Pero también observo que se van arrinconando otros valores “de toda la vida”. Así, apenas se habla de la disciplina y de la necesidad de aprender a renunciar y a sacrificarse para conseguir que la sociedad mejore; con el auge de un relativismo muchas veces interesado, no se promueve la búsqueda y la defensa de la verdad; la obsesión por la inmediatez no deja espacio para la paciencia y la perseverancia; la lealtad y el compromiso de por vida no están de moda, con consecuencias en ámbitos tan diversos como la participación en la vida social o la natalidad; en nombre de una igualdad mal entendida, no se respeta la autoridad de padres, profesores, gobernantes, etc.

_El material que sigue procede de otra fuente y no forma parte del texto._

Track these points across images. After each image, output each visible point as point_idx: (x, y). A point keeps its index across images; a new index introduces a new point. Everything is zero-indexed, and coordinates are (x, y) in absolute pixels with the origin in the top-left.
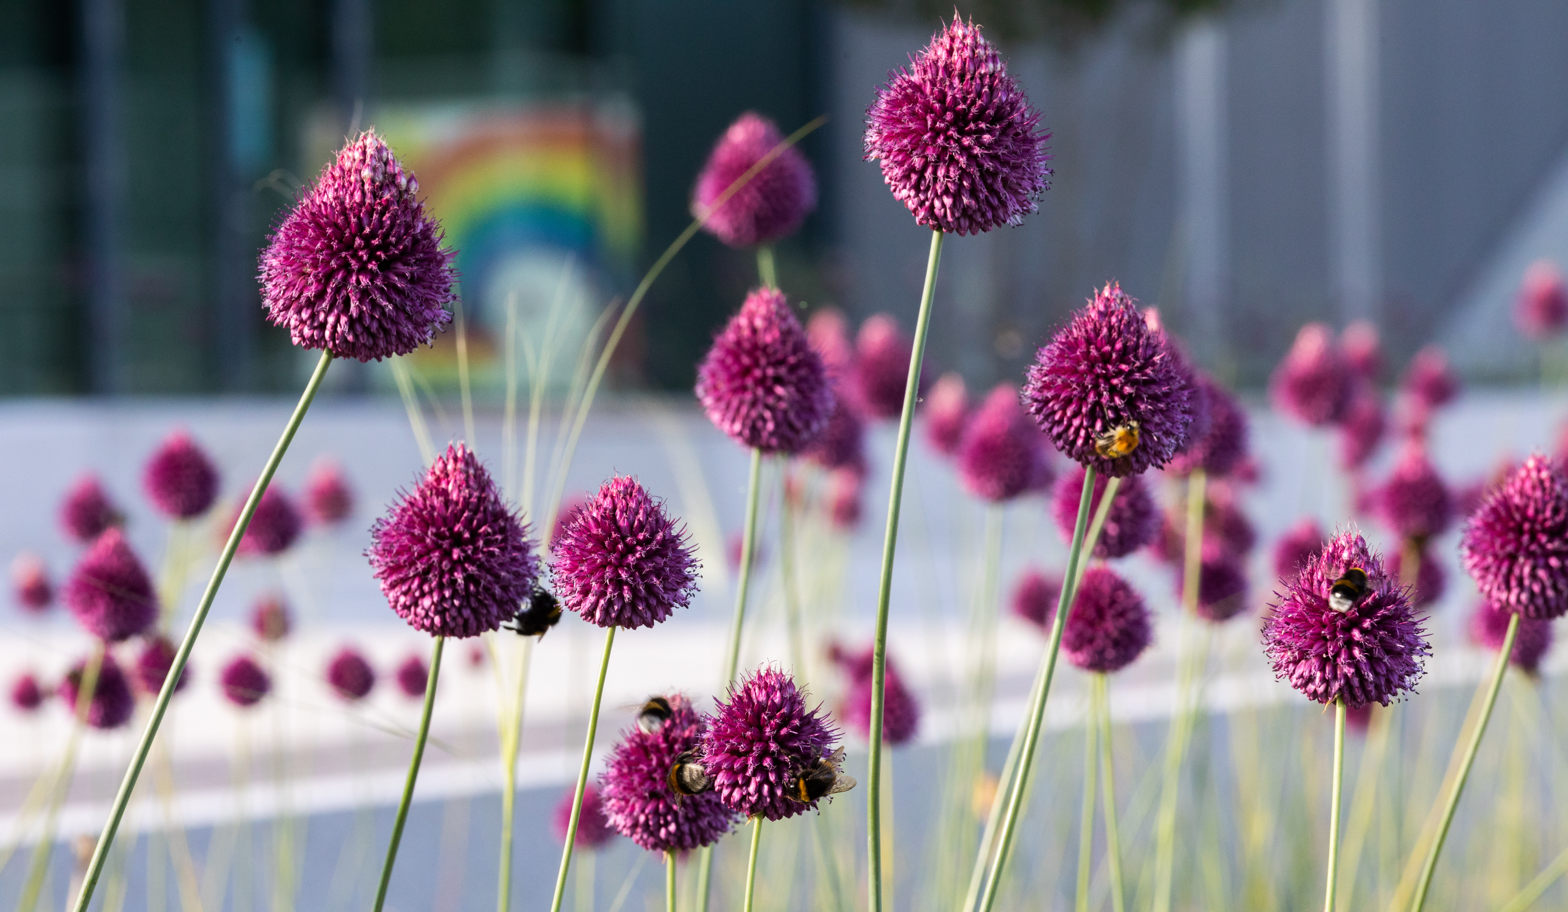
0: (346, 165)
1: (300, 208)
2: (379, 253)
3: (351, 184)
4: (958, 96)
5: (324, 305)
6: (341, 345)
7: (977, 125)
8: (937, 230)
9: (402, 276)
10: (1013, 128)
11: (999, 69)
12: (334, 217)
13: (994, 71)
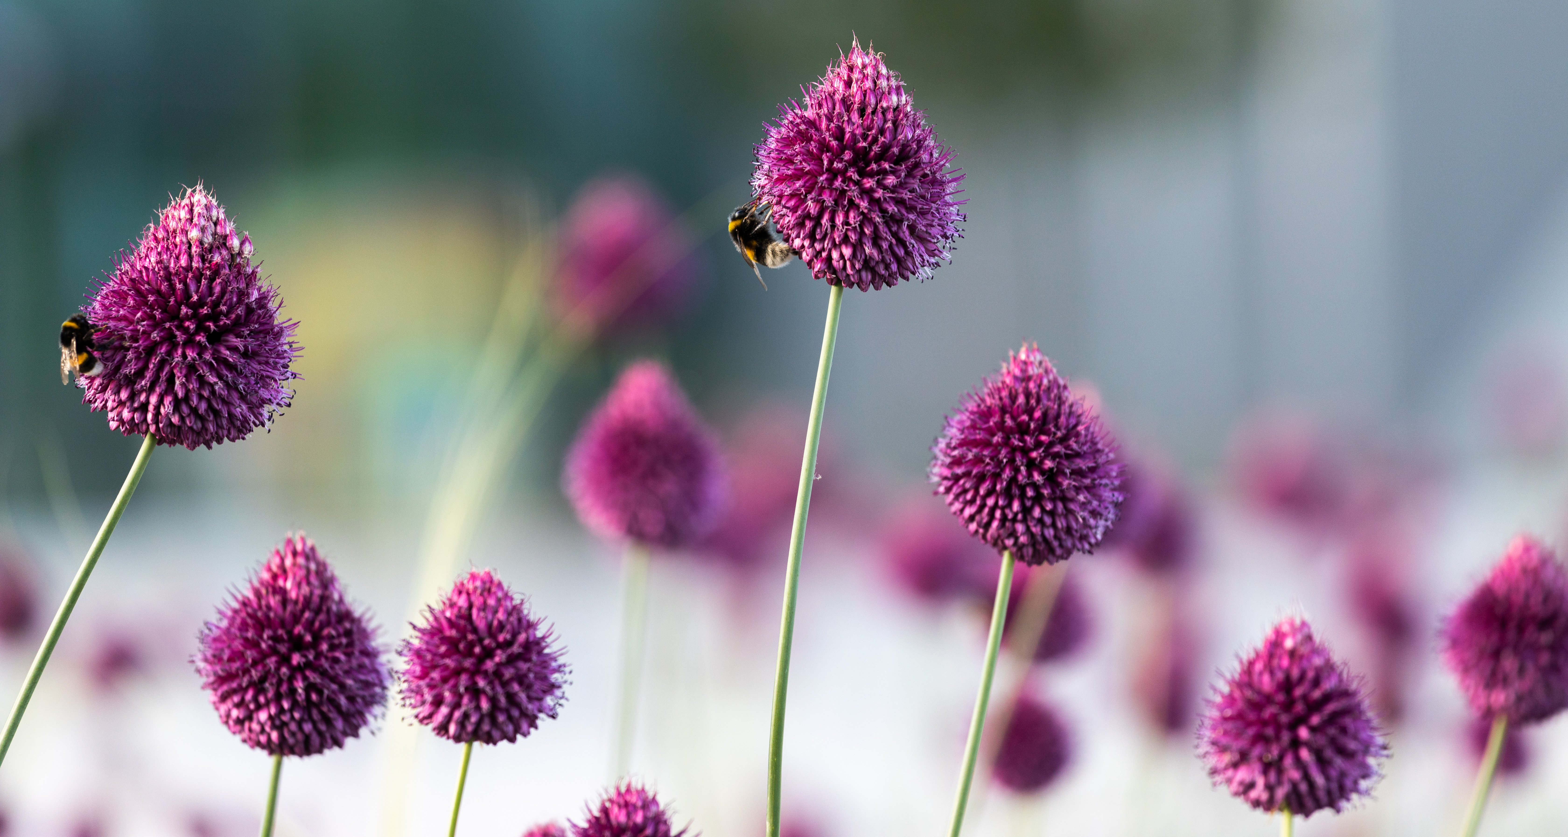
0: (171, 225)
1: (118, 275)
2: (208, 324)
3: (176, 246)
4: (857, 132)
5: (143, 383)
6: (165, 430)
7: (879, 165)
8: (836, 285)
9: (234, 349)
10: (920, 169)
11: (904, 102)
12: (157, 283)
13: (898, 105)
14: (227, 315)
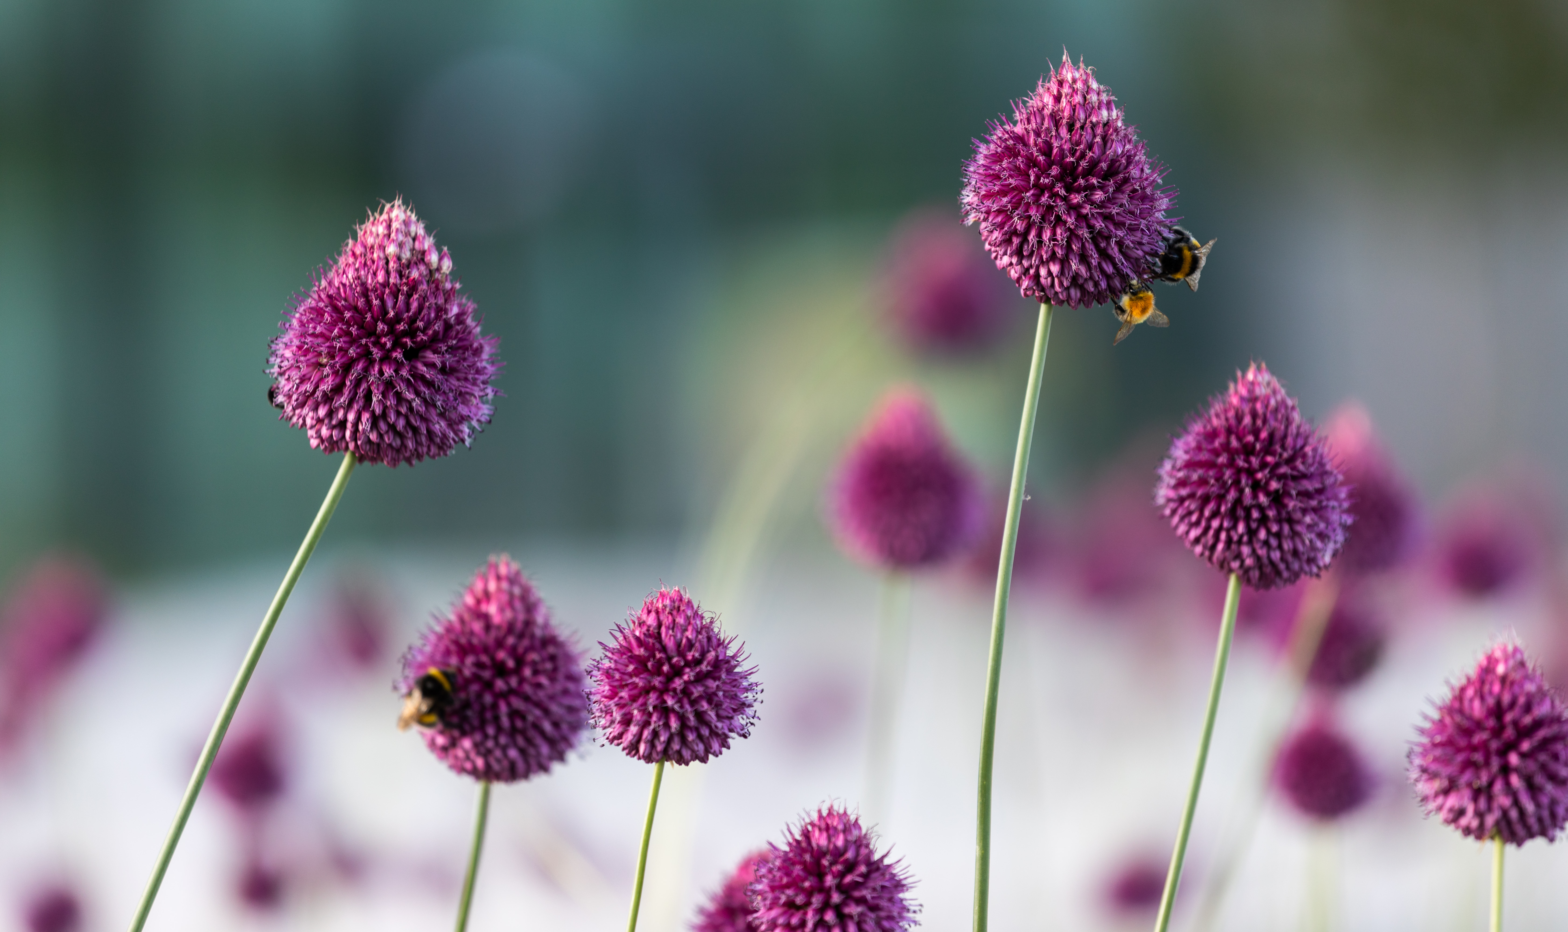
0: (368, 240)
1: (316, 291)
2: (404, 340)
3: (373, 262)
4: (1065, 147)
5: (342, 400)
6: (364, 446)
7: (1087, 181)
8: (1044, 302)
9: (431, 365)
10: (1129, 184)
11: (1114, 117)
12: (354, 300)
13: (1109, 120)
14: (424, 331)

Con estas pinceladas, sólo pretendo llamar la atención de los miembros de nuestra Iglesia diocesana y de todos los que quieran escucharme sobre un fenómeno preocupante: unos valores están en auge entre nosotros, pero otros van cayendo en desuso, sin darnos cuenta de las consecuencias, positivas y negativas, que esta situación propicia, especialmente en las nuevas generaciones.
A este respecto, vienen a mi memoria dos enseñanzas que Jesús nos dejó. En unas advertencias que hizo a los escribas y fariseos les dijo: «Esto es lo que habría que practicar, aunque sin descuidar aquello» (Mt 23, 23), y, después de exponer a todos algunas parábolas sobre el Reino de los Cielos, concluyó: «Todo escriba que se ha hecho discípulo del Reino de los Cielos es semejante al dueño de una casa que saca de sus arcas lo nuevo y lo viejo» (Mt 13,52). De este modo nos invitó a no desdeñar lo nuevo porque sea nuevo, ni lo viejo porque sea antiguo; a conservar los valores que nos han ayudado a desarrollarnos como personas y como pueblo, impulsando al mismo tiempo aquellos nuevos valores que engrandecen el patrimonio moral de nuestra sociedad.
Recibid un saludo muy cordial, en el Señor.